▶ [Text passage]:
-*-*-

This bloody city. What are we going to do with it? We’ll be asking ourselves that question again, asking you that question, and those who we vote into power that question.
What’s our agenda? Same as it was five years ago: to get involved. Because if we don’t, all of us, just look around you and see what happens.
Here’s the reality: we got sick of the internet.
We loved doing it, and turning SevenStreets into a print magazine too, but the stress of keeping on top of the most-read blog in the North West – nah, we’ve no clue how that happened either – took a hit on our health. The constant worrying about ads, traffic, social media and legal action from whatever shady property developer we slagged off that week was too much. And seeing the horrifying stuff other local media have to resort to keep the lights on (see: the Echo’s daily stories on Home Bargains), we just knew we had to get out, and fast. It just wasn’t a laugh anymore.
But since we were around the first time, the way we all want to read stuff feels slower, more considered, less about fighting for attention. And that’s how stories and discussion, in a place like Liverpool, blossom the best.

-*-*-

▶ [Parts of the exercise]:
1. From the SevenStreets passage, reproduce word for word the stretch that begins at "This bloody city." and stops after "power that question.".
2. Answer these questions from the SevenStreets passage:
(a) What does the passage give as its agenda?
(b) Besides the blog, what else was SevenStreets turned into?
(c) Which local outlet's daily stories on Home Bargains does the passage mention?

-*-*-

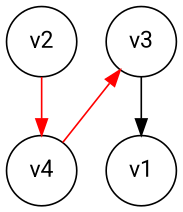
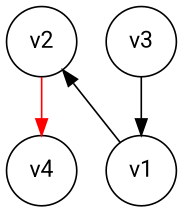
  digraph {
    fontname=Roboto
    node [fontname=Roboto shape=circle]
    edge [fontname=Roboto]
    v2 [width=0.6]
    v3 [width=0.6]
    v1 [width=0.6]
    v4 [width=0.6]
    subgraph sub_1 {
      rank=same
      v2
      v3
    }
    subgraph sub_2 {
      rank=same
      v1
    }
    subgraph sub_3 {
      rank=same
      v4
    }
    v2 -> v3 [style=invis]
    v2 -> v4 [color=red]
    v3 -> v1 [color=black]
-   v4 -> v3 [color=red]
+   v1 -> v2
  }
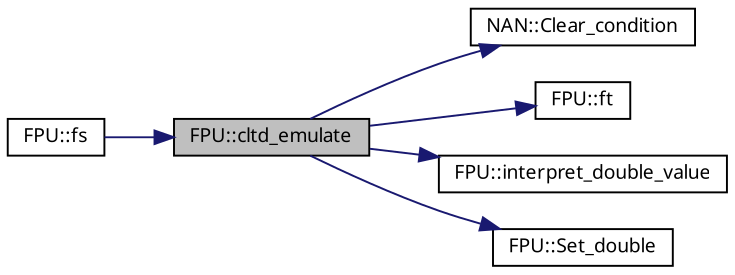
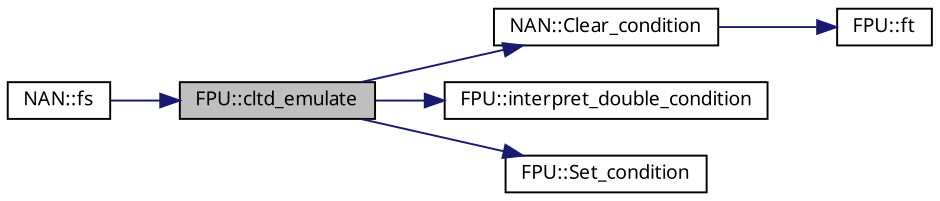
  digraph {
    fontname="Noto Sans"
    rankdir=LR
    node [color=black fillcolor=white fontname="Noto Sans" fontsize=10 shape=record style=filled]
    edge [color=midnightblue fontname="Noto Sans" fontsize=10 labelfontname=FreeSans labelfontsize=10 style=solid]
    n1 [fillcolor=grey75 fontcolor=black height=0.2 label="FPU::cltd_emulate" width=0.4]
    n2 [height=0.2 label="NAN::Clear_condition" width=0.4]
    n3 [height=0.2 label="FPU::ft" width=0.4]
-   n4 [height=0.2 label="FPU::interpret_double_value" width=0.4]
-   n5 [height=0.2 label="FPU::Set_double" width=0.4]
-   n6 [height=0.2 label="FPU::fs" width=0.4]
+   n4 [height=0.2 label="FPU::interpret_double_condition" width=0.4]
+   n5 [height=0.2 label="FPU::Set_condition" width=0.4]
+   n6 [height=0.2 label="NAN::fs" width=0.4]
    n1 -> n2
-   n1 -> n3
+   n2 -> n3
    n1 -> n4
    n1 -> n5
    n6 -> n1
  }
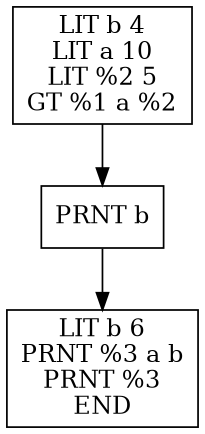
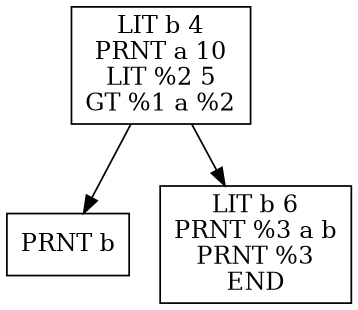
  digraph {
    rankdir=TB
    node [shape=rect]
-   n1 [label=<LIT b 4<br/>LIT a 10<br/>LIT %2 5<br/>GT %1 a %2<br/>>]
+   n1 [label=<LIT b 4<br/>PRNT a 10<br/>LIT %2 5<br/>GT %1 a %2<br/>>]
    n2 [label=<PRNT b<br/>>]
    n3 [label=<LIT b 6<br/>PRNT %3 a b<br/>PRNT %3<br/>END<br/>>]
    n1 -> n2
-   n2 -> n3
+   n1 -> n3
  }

-*-*-

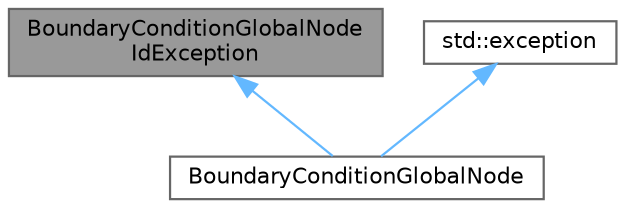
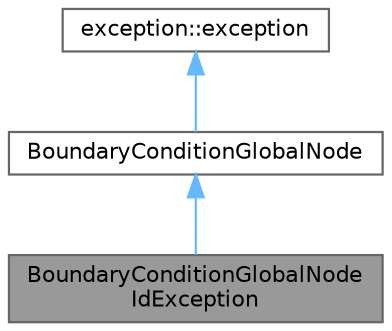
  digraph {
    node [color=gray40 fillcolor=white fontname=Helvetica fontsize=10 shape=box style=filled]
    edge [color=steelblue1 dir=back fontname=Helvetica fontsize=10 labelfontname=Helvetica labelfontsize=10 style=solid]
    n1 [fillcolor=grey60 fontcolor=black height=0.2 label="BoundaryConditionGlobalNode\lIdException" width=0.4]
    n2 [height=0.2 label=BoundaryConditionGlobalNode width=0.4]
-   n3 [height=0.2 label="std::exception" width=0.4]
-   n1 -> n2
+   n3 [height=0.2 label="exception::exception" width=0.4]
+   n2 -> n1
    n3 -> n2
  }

-*-*-

▶ [Answers in order]:
1.
This bloody city. What are we going to do with it? We’ll be asking ourselves that question again, asking you that question, and those who we vote into power that question.

2.
(a) To get involved, the same as it was five years ago.
(b) A print magazine.
(c) The Echo.